◆ **Records for this task**:
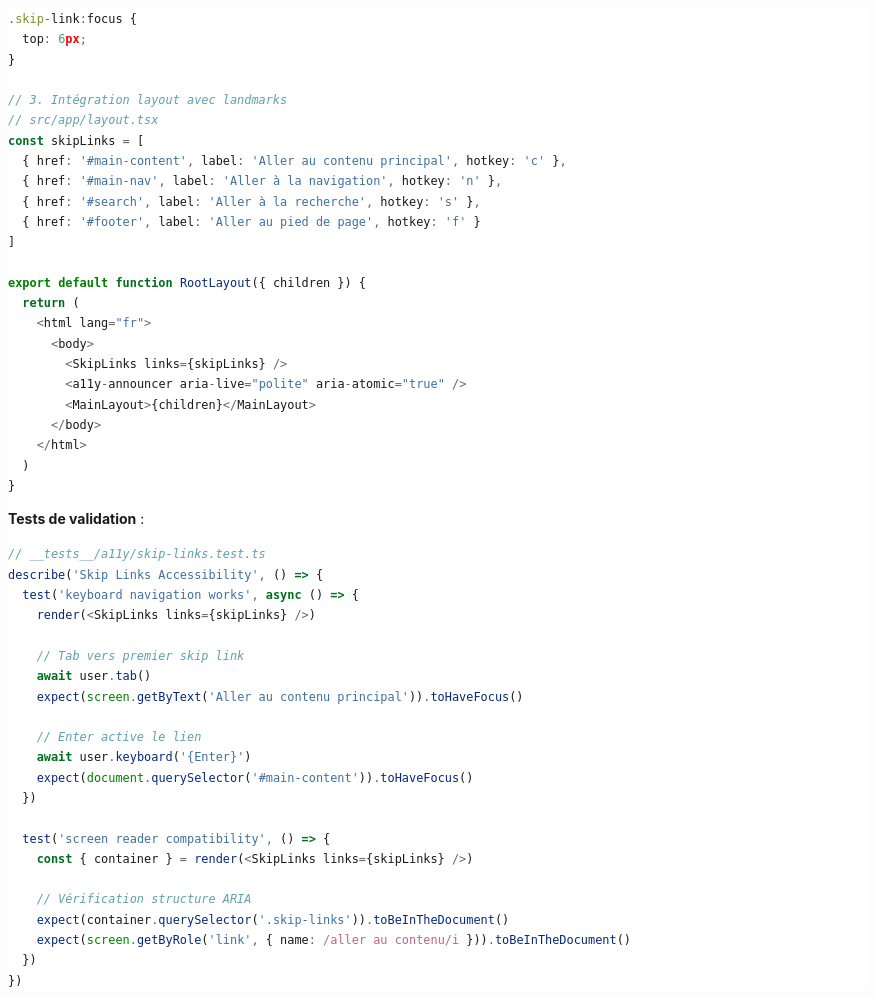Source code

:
 ```typescript
.skip-link:focus {
  top: 6px;
}

// 3. Intégration layout avec landmarks
// src/app/layout.tsx
const skipLinks = [
  { href: '#main-content', label: 'Aller au contenu principal', hotkey: 'c' },
  { href: '#main-nav', label: 'Aller à la navigation', hotkey: 'n' },
  { href: '#search', label: 'Aller à la recherche', hotkey: 's' },
  { href: '#footer', label: 'Aller au pied de page', hotkey: 'f' }
]

export default function RootLayout({ children }) {
  return (
    <html lang="fr">
      <body>
        <SkipLinks links={skipLinks} />
        <a11y-announcer aria-live="polite" aria-atomic="true" />
        <MainLayout>{children}</MainLayout>
      </body>
    </html>
  )
}
```

**Tests de validation** :

```typescript
// __tests__/a11y/skip-links.test.ts
describe('Skip Links Accessibility', () => {
  test('keyboard navigation works', async () => {
    render(<SkipLinks links={skipLinks} />)

    // Tab vers premier skip link
    await user.tab()
    expect(screen.getByText('Aller au contenu principal')).toHaveFocus()

    // Enter active le lien
    await user.keyboard('{Enter}')
    expect(document.querySelector('#main-content')).toHaveFocus()
  })

  test('screen reader compatibility', () => {
    const { container } = render(<SkipLinks links={skipLinks} />)

    // Vérification structure ARIA
    expect(container.querySelector('.skip-links')).toBeInTheDocument()
    expect(screen.getByRole('link', { name: /aller au contenu/i })).toBeInTheDocument()
  })
})
```
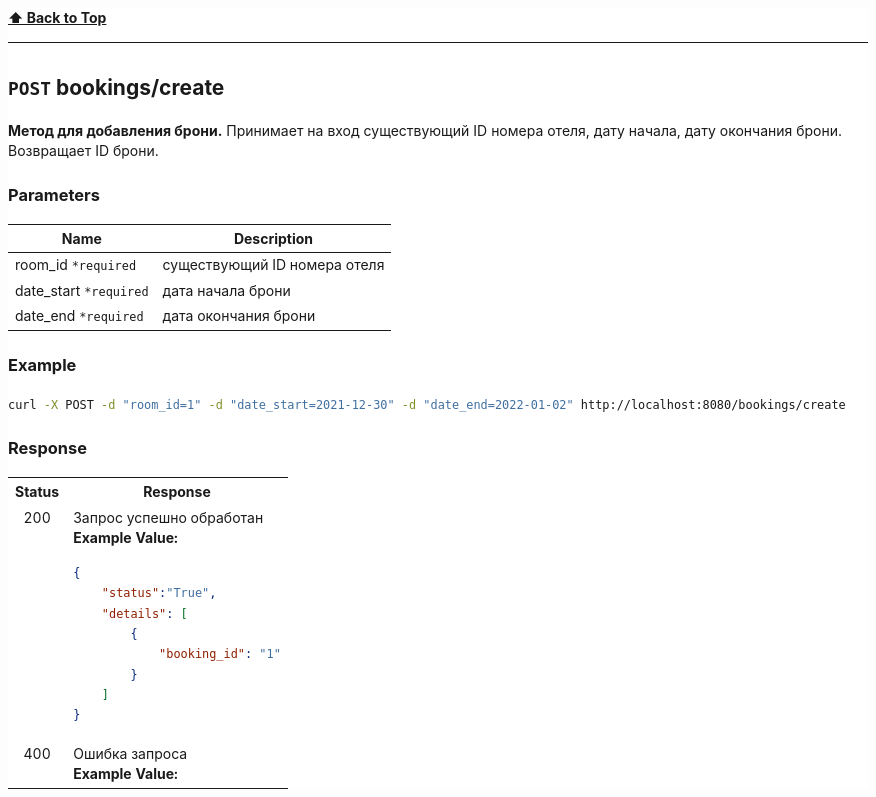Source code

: **[⬆ Back to Top](#Contents-hotel_management_api)**
<hr>


## `POST` bookings/create
**Метод для добавления брони.** Принимает на вход существующий ID номера отеля, дату начала, дату окончания брони. Возвращает ID брони.

### Parameters

| Name                   | Description                  |
| ---------------------- | ---------------------------- |
| room_id `*required`    | существующий ID номера отеля |
| date_start `*required` | дата начала брони            |
| date_end `*required`   | дата окончания брони         |

### Example

```sh
curl -X POST -d "room_id=1" -d "date_start=2021-12-30" -d "date_end=2022-01-02" http://localhost:8080/bookings/create
```

### Response

<table>
<tr>
    <th> Status </th>
    <th> Response </th>
</tr>
<tr>
    <td style="text-align:center"> 200 </td>
<td>
Запрос успешно обработан<br/>
<b>Example Value:</b>

```json
{
    "status":"True",
    "details": [
        {
            "booking_id": "1"
        }
    ]
}
```
</td>
</tr>
<tr>
<td style="text-align:center"> 400 </td>
<td>
Ошибка запроса<br/>
<b>Example Value:</b>
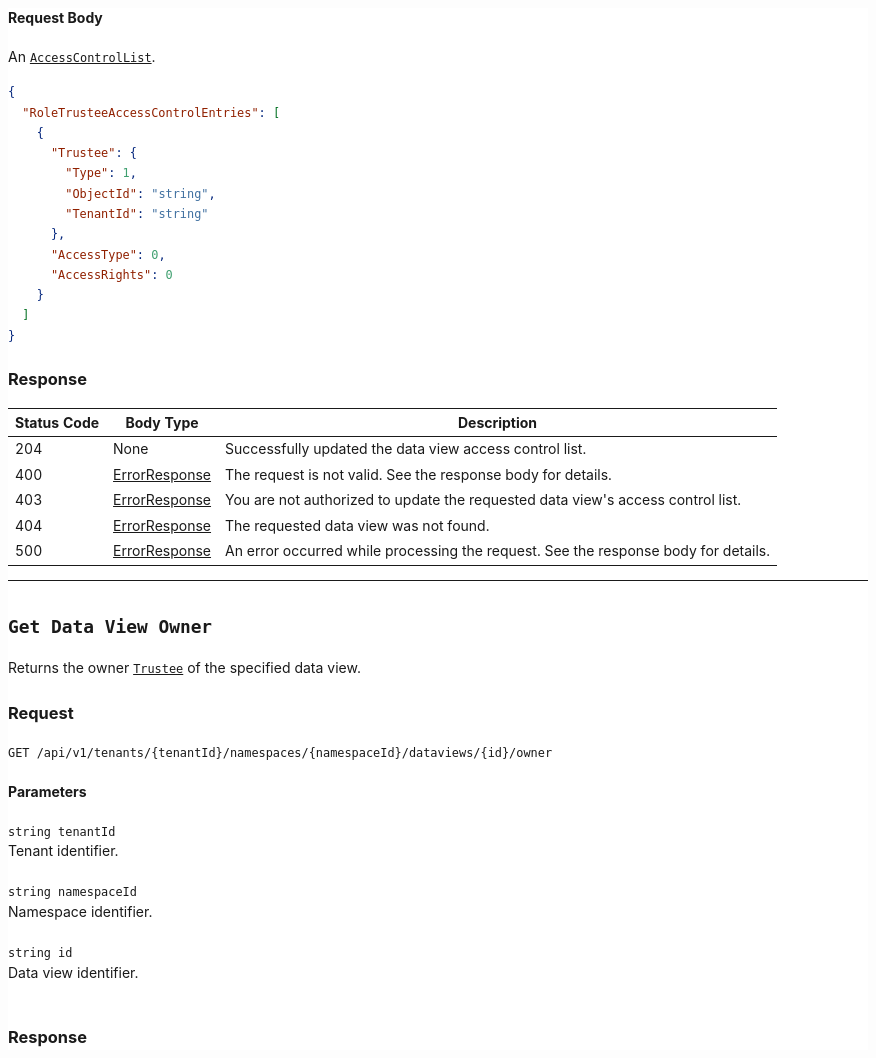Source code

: <h4>Request Body</h4>

An [`AccessControlList`](accessControl#access-control-lists).<br/>

```json
{
  "RoleTrusteeAccessControlEntries": [
    {
      "Trustee": {
        "Type": 1,
        "ObjectId": "string",
        "TenantId": "string"
      },
      "AccessType": 0,
      "AccessRights": 0
    }
  ]
}
```

<h3>Response</h3>

|Status Code|Body Type|Description|
|---|---|---|
|204|None|Successfully updated the data view access control list.|
|400|[ErrorResponse](#schemaerrorresponse)|The request is not valid. See the response body for details.|
|403|[ErrorResponse](#schemaerrorresponse)|You are not authorized to update the requested data view's access control list.|
|404|[ErrorResponse](#schemaerrorresponse)|The requested data view was not found.|
|500|[ErrorResponse](#schemaerrorresponse)|An error occurred while processing the request. See the response body for details.|

---

## `Get Data View Owner`

<a id="opIdDataViewsPermissions_Get Data View Owner"></a>

Returns the owner [`Trustee`](accessControl#owner) of the specified data view.

<h3>Request</h3>

```text 
GET /api/v1/tenants/{tenantId}/namespaces/{namespaceId}/dataviews/{id}/owner
```

<h4>Parameters</h4>

`string tenantId`
<br/>Tenant identifier.<br/><br/>`string namespaceId`
<br/>Namespace identifier.<br/><br/>`string id`
<br/>Data view identifier.<br/><br/>

<h3>Response</h3>
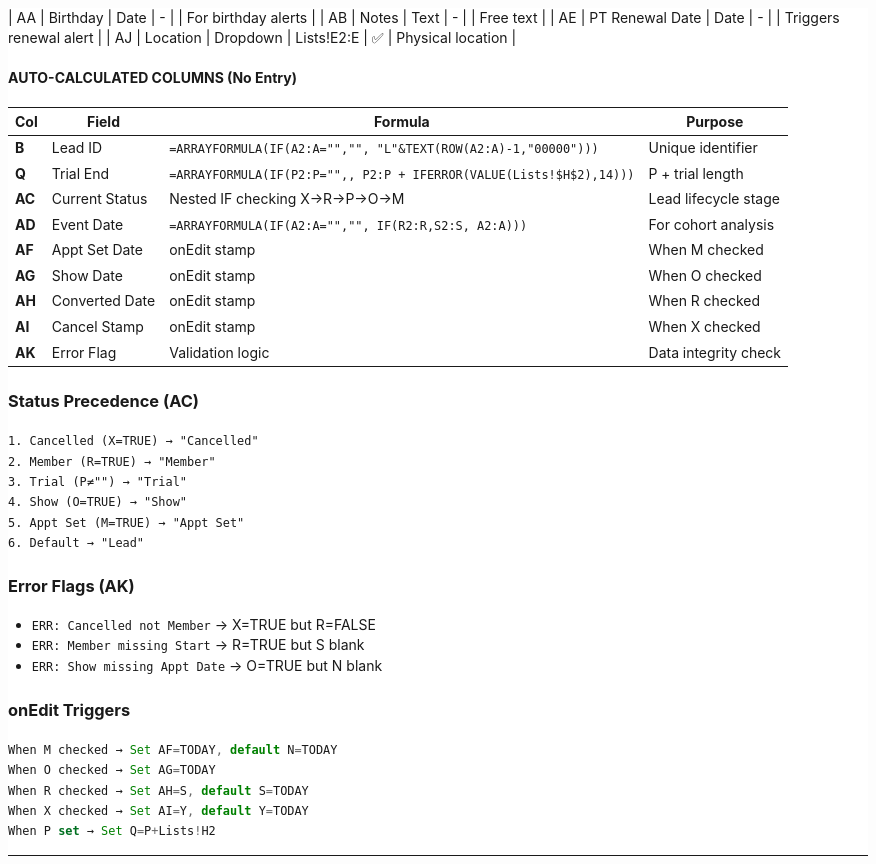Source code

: | AA | Birthday | Date | - | | For birthday alerts |
| AB | Notes | Text | - | | Free text |
| AE | PT Renewal Date | Date | - | | Triggers renewal alert |
| AJ | Location | Dropdown | Lists!E2:E | ✅ | Physical location |

#### AUTO-CALCULATED COLUMNS (No Entry)

| Col | Field | Formula | Purpose |
|-----|-------|---------|---------|
| **B** | Lead ID | `=ARRAYFORMULA(IF(A2:A="","", "L"&TEXT(ROW(A2:A)-1,"00000")))` | Unique identifier |
| **Q** | Trial End | `=ARRAYFORMULA(IF(P2:P="",, P2:P + IFERROR(VALUE(Lists!$H$2),14)))` | P + trial length |
| **AC** | Current Status | Nested IF checking X→R→P→O→M | Lead lifecycle stage |
| **AD** | Event Date | `=ARRAYFORMULA(IF(A2:A="","", IF(R2:R,S2:S, A2:A)))` | For cohort analysis |
| **AF** | Appt Set Date | onEdit stamp | When M checked |
| **AG** | Show Date | onEdit stamp | When O checked |
| **AH** | Converted Date | onEdit stamp | When R checked |
| **AI** | Cancel Stamp | onEdit stamp | When X checked |
| **AK** | Error Flag | Validation logic | Data integrity check |

### Status Precedence (AC)
```
1. Cancelled (X=TRUE) → "Cancelled"
2. Member (R=TRUE) → "Member"
3. Trial (P≠"") → "Trial"
4. Show (O=TRUE) → "Show"
5. Appt Set (M=TRUE) → "Appt Set"
6. Default → "Lead"
```

### Error Flags (AK)
- `ERR: Cancelled not Member` → X=TRUE but R=FALSE
- `ERR: Member missing Start` → R=TRUE but S blank
- `ERR: Show missing Appt Date` → O=TRUE but N blank

### onEdit Triggers
```javascript
When M checked → Set AF=TODAY, default N=TODAY
When O checked → Set AG=TODAY
When R checked → Set AH=S, default S=TODAY
When X checked → Set AI=Y, default Y=TODAY
When P set → Set Q=P+Lists!H2
```

---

◆ **How to complete this task**: Print the entire listing precisely as written, omitting the images it holds.

◆ **Solution to this problem**:
Source code

:
 ```typescript
.skip-link:focus {
  top: 6px;
}

// 3. Intégration layout avec landmarks
// src/app/layout.tsx
const skipLinks = [
  { href: '#main-content', label: 'Aller au contenu principal', hotkey: 'c' },
  { href: '#main-nav', label: 'Aller à la navigation', hotkey: 'n' },
  { href: '#search', label: 'Aller à la recherche', hotkey: 's' },
  { href: '#footer', label: 'Aller au pied de page', hotkey: 'f' }
]

export default function RootLayout({ children }) {
  return (
    <html lang="fr">
      <body>
        <SkipLinks links={skipLinks} />
        <a11y-announcer aria-live="polite" aria-atomic="true" />
        <MainLayout>{children}</MainLayout>
      </body>
    </html>
  )
}
```

**Tests de validation** :

```typescript
// __tests__/a11y/skip-links.test.ts
describe('Skip Links Accessibility', () => {
  test('keyboard navigation works', async () => {
    render(<SkipLinks links={skipLinks} />)

    // Tab vers premier skip link
    await user.tab()
    expect(screen.getByText('Aller au contenu principal')).toHaveFocus()

    // Enter active le lien
    await user.keyboard('{Enter}')
    expect(document.querySelector('#main-content')).toHaveFocus()
  })

  test('screen reader compatibility', () => {
    const { container } = render(<SkipLinks links={skipLinks} />)

    // Vérification structure ARIA
    expect(container.querySelector('.skip-links')).toBeInTheDocument()
    expect(screen.getByRole('link', { name: /aller au contenu/i })).toBeInTheDocument()
  })
})
```
Source code

: **[⬆ Back to Top](#Contents-hotel_management_api)**
<hr>


## `POST` bookings/create
**Метод для добавления брони.** Принимает на вход существующий ID номера отеля, дату начала, дату окончания брони. Возвращает ID брони.

### Parameters

| Name                   | Description                  |
| ---------------------- | ---------------------------- |
| room_id `*required`    | существующий ID номера отеля |
| date_start `*required` | дата начала брони            |
| date_end `*required`   | дата окончания брони         |

### Example

```sh
curl -X POST -d "room_id=1" -d "date_start=2021-12-30" -d "date_end=2022-01-02" http://localhost:8080/bookings/create
```

### Response

<table>
<tr>
    <th> Status </th>
    <th> Response </th>
</tr>
<tr>
    <td style="text-align:center"> 200 </td>
<td>
Запрос успешно обработан<br/>
<b>Example Value:</b>

```json
{
    "status":"True",
    "details": [
        {
            "booking_id": "1"
        }
    ]
}
```
</td>
</tr>
<tr>
<td style="text-align:center"> 400 </td>
<td>
Ошибка запроса<br/>
<b>Example Value:</b>
Source code

: <h4>Request Body</h4>

An [`AccessControlList`](accessControl#access-control-lists).<br/>

```json
{
  "RoleTrusteeAccessControlEntries": [
    {
      "Trustee": {
        "Type": 1,
        "ObjectId": "string",
        "TenantId": "string"
      },
      "AccessType": 0,
      "AccessRights": 0
    }
  ]
}
```

<h3>Response</h3>

|Status Code|Body Type|Description|
|---|---|---|
|204|None|Successfully updated the data view access control list.|
|400|[ErrorResponse](#schemaerrorresponse)|The request is not valid. See the response body for details.|
|403|[ErrorResponse](#schemaerrorresponse)|You are not authorized to update the requested data view's access control list.|
|404|[ErrorResponse](#schemaerrorresponse)|The requested data view was not found.|
|500|[ErrorResponse](#schemaerrorresponse)|An error occurred while processing the request. See the response body for details.|

---

## `Get Data View Owner`

<a id="opIdDataViewsPermissions_Get Data View Owner"></a>

Returns the owner [`Trustee`](accessControl#owner) of the specified data view.

<h3>Request</h3>

```text 
GET /api/v1/tenants/{tenantId}/namespaces/{namespaceId}/dataviews/{id}/owner
```

<h4>Parameters</h4>

`string tenantId`
<br/>Tenant identifier.<br/><br/>`string namespaceId`
<br/>Namespace identifier.<br/><br/>`string id`
<br/>Data view identifier.<br/><br/>

<h3>Response</h3>
Source code

: | AA | Birthday | Date | - | | For birthday alerts |
| AB | Notes | Text | - | | Free text |
| AE | PT Renewal Date | Date | - | | Triggers renewal alert |
| AJ | Location | Dropdown | Lists!E2:E | ✅ | Physical location |

#### AUTO-CALCULATED COLUMNS (No Entry)

| Col | Field | Formula | Purpose |
|-----|-------|---------|---------|
| **B** | Lead ID | `=ARRAYFORMULA(IF(A2:A="","", "L"&TEXT(ROW(A2:A)-1,"00000")))` | Unique identifier |
| **Q** | Trial End | `=ARRAYFORMULA(IF(P2:P="",, P2:P + IFERROR(VALUE(Lists!$H$2),14)))` | P + trial length |
| **AC** | Current Status | Nested IF checking X→R→P→O→M | Lead lifecycle stage |
| **AD** | Event Date | `=ARRAYFORMULA(IF(A2:A="","", IF(R2:R,S2:S, A2:A)))` | For cohort analysis |
| **AF** | Appt Set Date | onEdit stamp | When M checked |
| **AG** | Show Date | onEdit stamp | When O checked |
| **AH** | Converted Date | onEdit stamp | When R checked |
| **AI** | Cancel Stamp | onEdit stamp | When X checked |
| **AK** | Error Flag | Validation logic | Data integrity check |

### Status Precedence (AC)
```
1. Cancelled (X=TRUE) → "Cancelled"
2. Member (R=TRUE) → "Member"
3. Trial (P≠"") → "Trial"
4. Show (O=TRUE) → "Show"
5. Appt Set (M=TRUE) → "Appt Set"
6. Default → "Lead"
```

### Error Flags (AK)
- `ERR: Cancelled not Member` → X=TRUE but R=FALSE
- `ERR: Member missing Start` → R=TRUE but S blank
- `ERR: Show missing Appt Date` → O=TRUE but N blank

### onEdit Triggers
```javascript
When M checked → Set AF=TODAY, default N=TODAY
When O checked → Set AG=TODAY
When R checked → Set AH=S, default S=TODAY
When X checked → Set AI=Y, default Y=TODAY
When P set → Set Q=P+Lists!H2
```

---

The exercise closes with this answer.